● Directions
Reproduce the following lines exactly, leaving out the pictures.

● The data
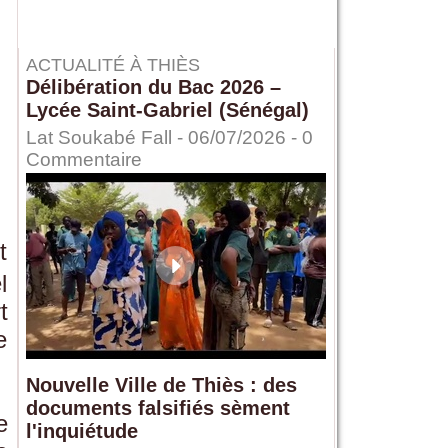
ACTUALITÉ À THIÈS
Délibération du Bac 2026 –
Lycée Saint-Gabriel (Sénégal)
Lat Soukabé Fall - 06/07/2026 -
0
Commentaire
t
l
t
e
Nouvelle Ville de Thiès : des
documents falsifiés sèment
e
l'inquiétude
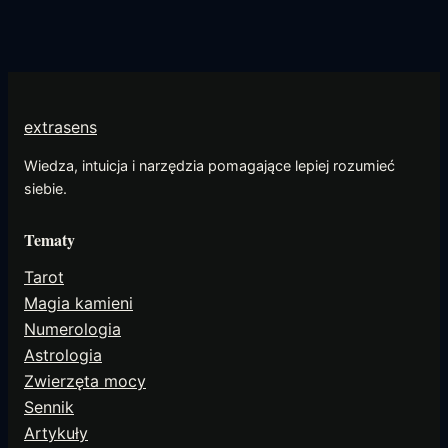
extrasens
Wiedza, intuicja i narzędzia pomagające lepiej rozumieć
siebie.
Tematy
Tarot
Magia kamieni
Numerologia
Astrologia
Zwierzęta mocy
Sennik
Artykuły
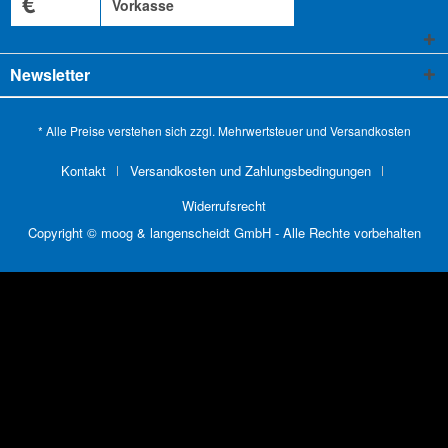
€
Vorkasse
Newsletter
* Alle Preise verstehen sich zzgl. Mehrwertsteuer und
Versandkosten
Kontakt
Versandkosten und Zahlungsbedingungen
Widerrufsrecht
Copyright © moog & langenscheidt GmbH - Alle Rechte vorbehalten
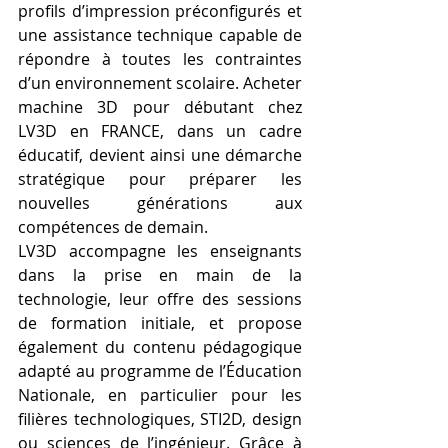
profils d’impression préconfigurés et 
une assistance technique capable de 
répondre à toutes les contraintes 
d’un environnement scolaire. Acheter 
machine 3D pour débutant chez 
LV3D en FRANCE, dans un cadre 
éducatif, devient ainsi une démarche 
stratégique pour préparer les 
nouvelles générations aux 
compétences de demain.
LV3D accompagne les enseignants 
dans la prise en main de la 
technologie, leur offre des sessions 
de formation initiale, et propose 
également du contenu pédagogique 
adapté au programme de l’Éducation 
Nationale, en particulier pour les 
filières technologiques, STI2D, design 
ou sciences de l’ingénieur. Grâce à 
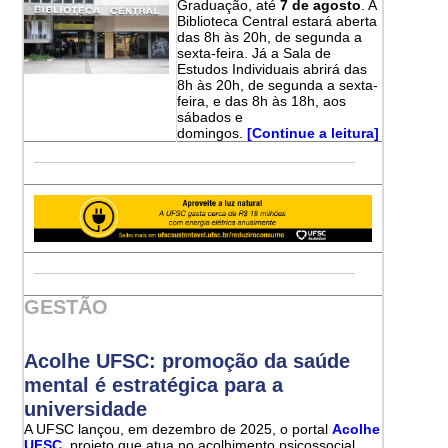
Graduação, até
7 de agosto
. A
Biblioteca Central estará aberta
das 8h às 20h, de segunda a
sexta-feira. Já a Sala de
Estudos Individuais abrirá das
8h às 20h, de segunda a sexta-
feira, e das 8h às 18h, aos
sábados e
domingos.
[Continue a leitura]
GESTÃO
Acolhe UFSC: promoção da saúde
mental é estratégica para a
universidade
A UFSC lançou, em dezembro de 2025, o portal
Acolhe
UFSC
, projeto que atua no acolhimento psicossocial,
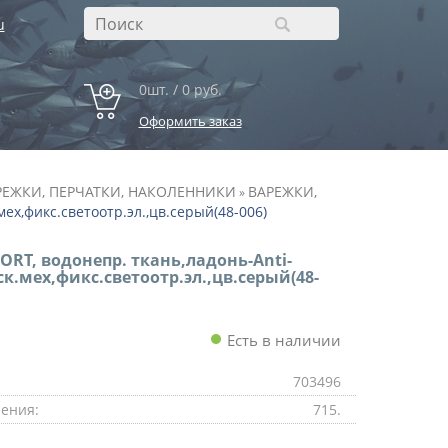
u
0шт. / 0 руб.
Оформить заказ
РЕЖКИ, ПЕРЧАТКИ, НАКОЛЕННИКИ
ВАРЕЖКИ,
»
мех,фикс.светоотр.эл.,цв.серый(48-006)
ORT, водонепр. ткань,ладонь-Anti-
ск.мех,фикс.светоотр.эл.,цв.серый(48-
Есть в наличии
703496
ения:
715.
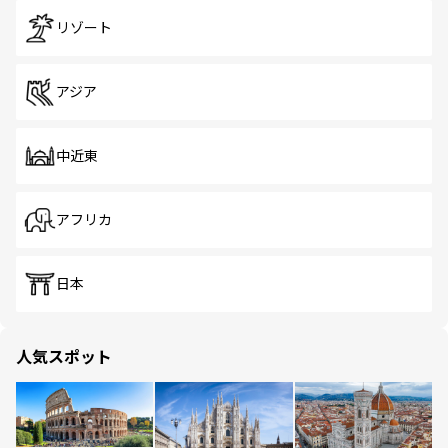
リゾート
アジア
中近東
アフリカ
日本
人気スポット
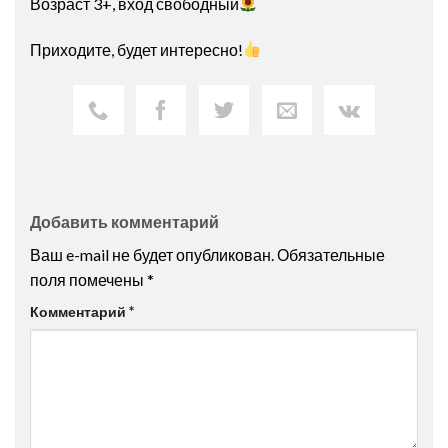
Возраст 3+, вход свободный
Приходите, будет интересно!
Добавить комментарий
Ваш e-mail не будет опубликован.
Обязательные
поля помечены
*
Комментарий
*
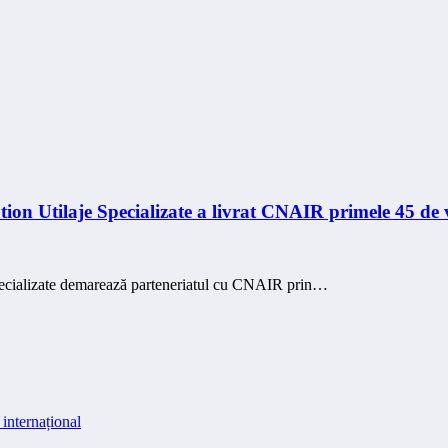
n Utilaje Specializate a livrat CNAIR primele 45 de v
cializate demarează parteneriatul cu CNAIR prin…
internațional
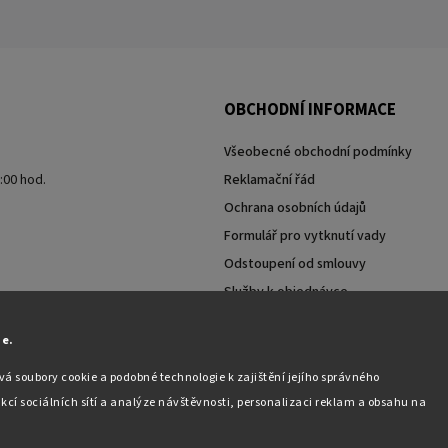
OBCHODNÍ INFORMACE
Všeobecné obchodní podmínky
7:00 hod.
Reklamační řád
Ochrana osobních údajů
Formulář pro vytknutí vady
Odstoupení od smlouvy
Služby k objednávce
Moje objednávka
ie.
á soubory cookie a podobné technologie k zajištění jejího správného
kcí sociálních sítí a analýze návštěvnosti, personalizaci reklam a obsahu na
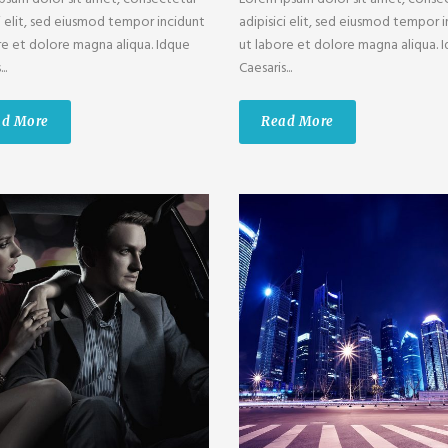
ci elit, sed eiusmod tempor incidunt
adipisici elit, sed eiusmod tempor 
re et dolore magna aliqua. Idque
ut labore et dolore magna aliqua. 
..
Caesaris...
ad More
Read More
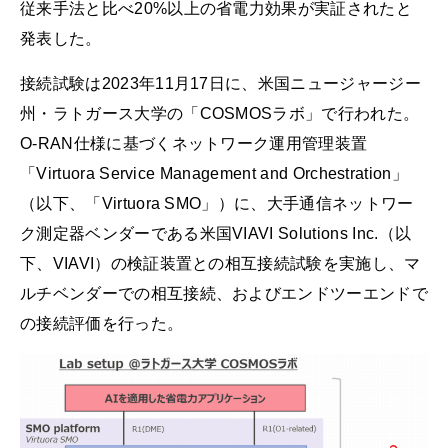
従来手法と比べ20%以上の省電力効果が実証されたと
発表した。
接続試験は2023年11月17日に、米国ニュージャージー
州・ラトガース大学の「COSMOSラボ」で行われた。
O-RAN仕様に基づくネットワーク運用管理装置
「Virtuora Service Management and Orchestration」
（以下、「Virtuora SMO」）に、大手通信ネットワー
ク測定器ベンダーである米国VIAVI Solutions Inc.（以
下、VIAVI）の検証装置との相互接続試験を実施し、マ
ルチベンダーでの相互接続、およびエンドツーエンドで
の接続評価を行った。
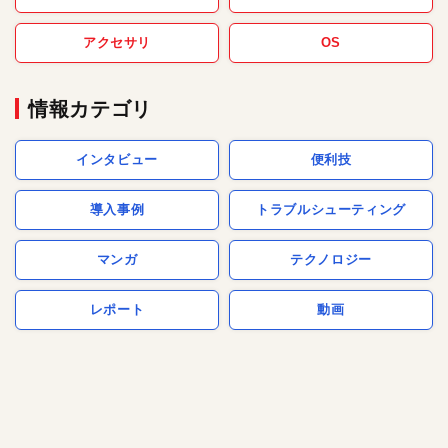
アクセサリ
OS
情報カテゴリ
インタビュー
便利技
導入事例
トラブルシューティング
マンガ
テクノロジー
レポート
動画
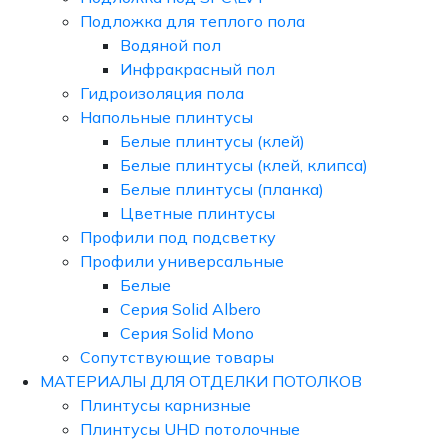
Подложка для теплого пола
Водяной пол
Инфракрасный пол
Гидроизоляция пола
Напольные плинтусы
Белые плинтусы (клей)
Белые плинтусы (клей, клипса)
Белые плинтусы (планка)
Цветные плинтусы
Профили под подсветку
Профили универсальные
Белые
Серия Solid Albero
Серия Solid Mono
Сопутствующие товары
МАТЕРИАЛЫ ДЛЯ ОТДЕЛКИ ПОТОЛКОВ
Плинтусы карнизные
Плинтусы UHD потолочные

● Written answer
ACTUALITÉ À THIÈS
Délibération du Bac 2026 –
Lycée Saint-Gabriel (Sénégal)
Lat Soukabé Fall - 06/07/2026 -
0
Commentaire
t
l
t
e
Nouvelle Ville de Thiès : des
documents falsifiés sèment
e
l'inquiétude
extrasens
Wiedza, intuicja i narzędzia pomagające lepiej rozumieć
siebie.
Tematy
Tarot
Magia kamieni
Numerologia
Astrologia
Zwierzęta mocy
Sennik
Artykuły
€
Vorkasse
Newsletter
* Alle Preise verstehen sich zzgl. Mehrwertsteuer und
Versandkosten
Kontakt
Versandkosten und Zahlungsbedingungen
Widerrufsrecht
Copyright © moog & langenscheidt GmbH - Alle Rechte vorbehalten
profils d’impression préconfigurés et 
une assistance technique capable de 
répondre à toutes les contraintes 
d’un environnement scolaire. Acheter 
machine 3D pour débutant chez 
LV3D en FRANCE, dans un cadre 
éducatif, devient ainsi une démarche 
stratégique pour préparer les 
nouvelles générations aux 
compétences de demain.
LV3D accompagne les enseignants 
dans la prise en main de la 
technologie, leur offre des sessions 
de formation initiale, et propose 
également du contenu pédagogique 
adapté au programme de l’Éducation 
Nationale, en particulier pour les 
filières technologiques, STI2D, design 
ou sciences de l’ingénieur. Grâce à 
Graduação, até
7 de agosto
. A
Biblioteca Central estará aberta
das 8h às 20h, de segunda a
sexta-feira. Já a Sala de
Estudos Individuais abrirá das
8h às 20h, de segunda a sexta-
feira, e das 8h às 18h, aos
sábados e
domingos.
[Continue a leitura]
GESTÃO
Acolhe UFSC: promoção da saúde
mental é estratégica para a
universidade
A UFSC lançou, em dezembro de 2025, o portal
Acolhe
UFSC
, projeto que atua no acolhimento psicossocial,
u
0шт. / 0 руб.
Оформить заказ
РЕЖКИ, ПЕРЧАТКИ, НАКОЛЕННИКИ
ВАРЕЖКИ,
»
мех,фикс.светоотр.эл.,цв.серый(48-006)
ORT, водонепр. ткань,ладонь-Anti-
ск.мех,фикс.светоотр.эл.,цв.серый(48-
Есть в наличии
703496
ения:
715.
リゾート
アジア
中近東
アフリカ
日本
人気スポット
Возраст 3+, вход свободный
Приходите, будет интересно!
Добавить комментарий
Ваш e-mail не будет опубликован.
Обязательные
поля помечены
*
Комментарий
*
n Utilaje Specializate a livrat CNAIR primele 45 de v
cializate demarează parteneriatul cu CNAIR prin…
internațional
OBCHODNÍ INFORMACE
Všeobecné obchodní podmínky
7:00 hod.
Reklamační řád
Ochrana osobních údajů
Formulář pro vytknutí vady
Odstoupení od smlouvy
Služby k objednávce
Moje objednávka
ie.
á soubory cookie a podobné technologie k zajištění jejího správného
kcí sociálních sítí a analýze návštěvnosti, personalizaci reklam a obsahu na
ci elit, sed eiusmod tempor incidunt
adipisici elit, sed eiusmod tempor 
re et dolore magna aliqua. Idque
ut labore et dolore magna aliqua. 
..
Caesaris...
ad More
Read More
従来手法と比べ20%以上の省電力効果が実証されたと
発表した。
接続試験は2023年11月17日に、米国ニュージャージー
州・ラトガース大学の「COSMOSラボ」で行われた。
O-RAN仕様に基づくネットワーク運用管理装置
「Virtuora Service Management and Orchestration」
（以下、「Virtuora SMO」）に、大手通信ネットワー
ク測定器ベンダーである米国VIAVI Solutions Inc.（以
下、VIAVI）の検証装置との相互接続試験を実施し、マ
ルチベンダーでの相互接続、およびエンドツーエンドで
の接続評価を行った。
アクセサリ
OS
情報カテゴリ
インタビュー
便利技
導入事例
トラブルシューティング
マンガ
テクノロジー
レポート
動画
Подложка для теплого пола
Водяной пол
Инфракрасный пол
Гидроизоляция пола
Напольные плинтусы
Белые плинтусы (клей)
Белые плинтусы (клей, клипса)
Белые плинтусы (планка)
Цветные плинтусы
Профили под подсветку
Профили универсальные
Белые
Серия Solid Albero
Серия Solid Mono
Сопутствующие товары
МАТЕРИАЛЫ ДЛЯ ОТДЕЛКИ ПОТОЛКОВ
Плинтусы карнизные
Плинтусы UHD потолочные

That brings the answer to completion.